Any scRNA clustering method inherits from the scRNA/AbstractClustering class and is able to process data before 'apply'. You ony need to add corresponding filters and transformations. Implementations for sc3-style filtering and transformations are stored in scRNA/sc3_clustering_impl.py.
In [94]:
cell_filter_fun = partial(cell_filter, num_expr_genes=0, non_zero_threshold=-1)
gene_filter_fun = partial(gene_filter, perc_consensus_genes=1, non_zero_threshold=-1)
data_transf_fun = partial(data_transformation_log2)
np.random.seed(1)
nmf_transf = NmfClustering_initW(data_source.copy(), np.arange(n_genes), labels=true_labels_source, num_cluster=src_labels.size)
nmf_transf.add_cell_filter(cell_filter_fun)
nmf_transf.add_gene_filter(gene_filter_fun)
nmf_transf.set_data_transformation(data_transf_fun)
nmf_transf.apply(alpha=1., l1=0.75, rel_err=1e-8)
# nmf.print_reconstruction_error(data_source, nmf.dictionary, nmf.data_matrix)

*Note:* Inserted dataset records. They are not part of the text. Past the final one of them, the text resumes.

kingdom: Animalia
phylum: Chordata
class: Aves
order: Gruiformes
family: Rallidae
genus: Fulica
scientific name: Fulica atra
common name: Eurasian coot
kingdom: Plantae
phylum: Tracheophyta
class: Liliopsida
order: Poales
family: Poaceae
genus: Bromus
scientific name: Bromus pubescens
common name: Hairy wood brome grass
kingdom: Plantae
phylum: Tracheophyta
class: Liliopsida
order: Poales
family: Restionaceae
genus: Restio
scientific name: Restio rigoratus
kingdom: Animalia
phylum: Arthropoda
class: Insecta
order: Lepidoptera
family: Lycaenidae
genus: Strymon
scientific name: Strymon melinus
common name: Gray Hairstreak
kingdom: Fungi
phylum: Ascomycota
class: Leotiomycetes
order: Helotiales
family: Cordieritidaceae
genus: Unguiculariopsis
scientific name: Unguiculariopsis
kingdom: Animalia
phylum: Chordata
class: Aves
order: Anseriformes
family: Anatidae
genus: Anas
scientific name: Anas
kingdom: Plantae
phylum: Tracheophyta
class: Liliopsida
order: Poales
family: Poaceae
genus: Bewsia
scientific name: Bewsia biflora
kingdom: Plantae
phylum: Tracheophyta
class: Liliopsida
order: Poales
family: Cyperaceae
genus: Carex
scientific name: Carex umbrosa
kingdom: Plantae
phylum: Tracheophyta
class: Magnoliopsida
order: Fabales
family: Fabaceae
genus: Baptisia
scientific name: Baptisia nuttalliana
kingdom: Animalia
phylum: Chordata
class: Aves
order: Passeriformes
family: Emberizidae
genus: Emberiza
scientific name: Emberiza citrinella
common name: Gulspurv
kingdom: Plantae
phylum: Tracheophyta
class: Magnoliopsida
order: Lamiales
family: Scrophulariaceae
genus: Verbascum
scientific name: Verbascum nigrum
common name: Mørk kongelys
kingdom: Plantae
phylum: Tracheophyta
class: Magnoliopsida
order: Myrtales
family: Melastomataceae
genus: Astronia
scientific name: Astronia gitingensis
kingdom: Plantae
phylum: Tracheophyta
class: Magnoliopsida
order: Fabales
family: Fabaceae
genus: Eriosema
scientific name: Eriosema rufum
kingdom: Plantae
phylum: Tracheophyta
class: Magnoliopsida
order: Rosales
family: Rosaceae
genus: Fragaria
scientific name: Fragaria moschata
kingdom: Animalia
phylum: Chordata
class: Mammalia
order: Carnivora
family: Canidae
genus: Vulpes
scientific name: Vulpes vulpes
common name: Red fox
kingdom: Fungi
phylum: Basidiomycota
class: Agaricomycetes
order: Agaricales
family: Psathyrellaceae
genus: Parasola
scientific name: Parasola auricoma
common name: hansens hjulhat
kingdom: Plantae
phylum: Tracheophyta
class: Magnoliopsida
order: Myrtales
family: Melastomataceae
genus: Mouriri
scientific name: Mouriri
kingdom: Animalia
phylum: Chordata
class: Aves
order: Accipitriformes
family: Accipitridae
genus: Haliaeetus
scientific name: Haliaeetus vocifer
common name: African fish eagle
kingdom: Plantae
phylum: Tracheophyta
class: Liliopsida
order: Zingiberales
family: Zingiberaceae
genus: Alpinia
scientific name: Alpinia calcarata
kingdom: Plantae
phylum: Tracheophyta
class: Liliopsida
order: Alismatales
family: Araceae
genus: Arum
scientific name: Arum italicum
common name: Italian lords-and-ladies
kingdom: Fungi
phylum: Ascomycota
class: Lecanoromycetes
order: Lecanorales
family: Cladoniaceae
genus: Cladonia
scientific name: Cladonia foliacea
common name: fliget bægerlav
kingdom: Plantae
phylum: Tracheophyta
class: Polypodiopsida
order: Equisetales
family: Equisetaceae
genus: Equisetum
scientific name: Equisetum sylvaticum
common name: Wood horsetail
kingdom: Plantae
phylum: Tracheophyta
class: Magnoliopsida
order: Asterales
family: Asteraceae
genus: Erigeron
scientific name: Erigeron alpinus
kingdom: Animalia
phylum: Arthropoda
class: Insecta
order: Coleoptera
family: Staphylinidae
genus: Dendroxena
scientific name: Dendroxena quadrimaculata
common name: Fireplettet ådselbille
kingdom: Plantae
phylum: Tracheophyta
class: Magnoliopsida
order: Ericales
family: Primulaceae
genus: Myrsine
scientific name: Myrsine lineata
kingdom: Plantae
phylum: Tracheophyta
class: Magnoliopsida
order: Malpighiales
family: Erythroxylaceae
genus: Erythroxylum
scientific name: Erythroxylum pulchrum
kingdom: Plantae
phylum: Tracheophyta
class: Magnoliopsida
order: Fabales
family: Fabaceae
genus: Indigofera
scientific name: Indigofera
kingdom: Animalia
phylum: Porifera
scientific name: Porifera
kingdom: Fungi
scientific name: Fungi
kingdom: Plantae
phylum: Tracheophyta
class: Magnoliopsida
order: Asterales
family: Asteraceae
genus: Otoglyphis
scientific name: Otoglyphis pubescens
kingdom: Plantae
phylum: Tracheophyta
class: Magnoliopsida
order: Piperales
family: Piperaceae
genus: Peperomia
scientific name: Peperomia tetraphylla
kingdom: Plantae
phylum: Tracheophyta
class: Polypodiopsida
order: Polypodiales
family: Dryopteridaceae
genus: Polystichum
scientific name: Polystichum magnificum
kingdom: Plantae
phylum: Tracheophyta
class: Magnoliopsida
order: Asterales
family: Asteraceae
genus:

score = metrics.adjusted_rand_score(true_labels_source, nmf_transf.cluster_labels)
print('Adjusted Rand Score: ', score)
In [108]:
print('(Iteration) adjusted Rand score:')
da_nmf_target = DaNmfClustering(nmf, data_target.copy(), np.arange(n_genes), num_cluster=trg_labels.size)
thetas = np.linspace(0, 1, 20)
res = np.zeros(thetas.size)
for i in range(thetas.size):
da_nmf_target.apply(mix=thetas[i], alpha=1., l1=0.75, rel_err=1e-8, calc_transferability=False)
# print(da_nmf_target.cluster_labels)
res[i] = metrics.adjusted_rand_score(true_labels_target, da_nmf_target.cluster_labels)
print('(', i,')', res[i])
In [109]:
plt.figure(0)
plt.bar(thetas, res)
plt.xticks([])
plt.yticks([0., 1.])
plt.xlabel('theta')
plt.ylabel('adjusted Rand score')
Out[109]:
Transfer learning can improve clustering accuracy, if there is enough information overlap and the target data is insufficiently sampled (some cluster are underrepresented).
Transfer learning can also be used to induce properties of the source data into the target data if the signal is too weak to be picked up by a clustering methods (interfered by a stronger signal).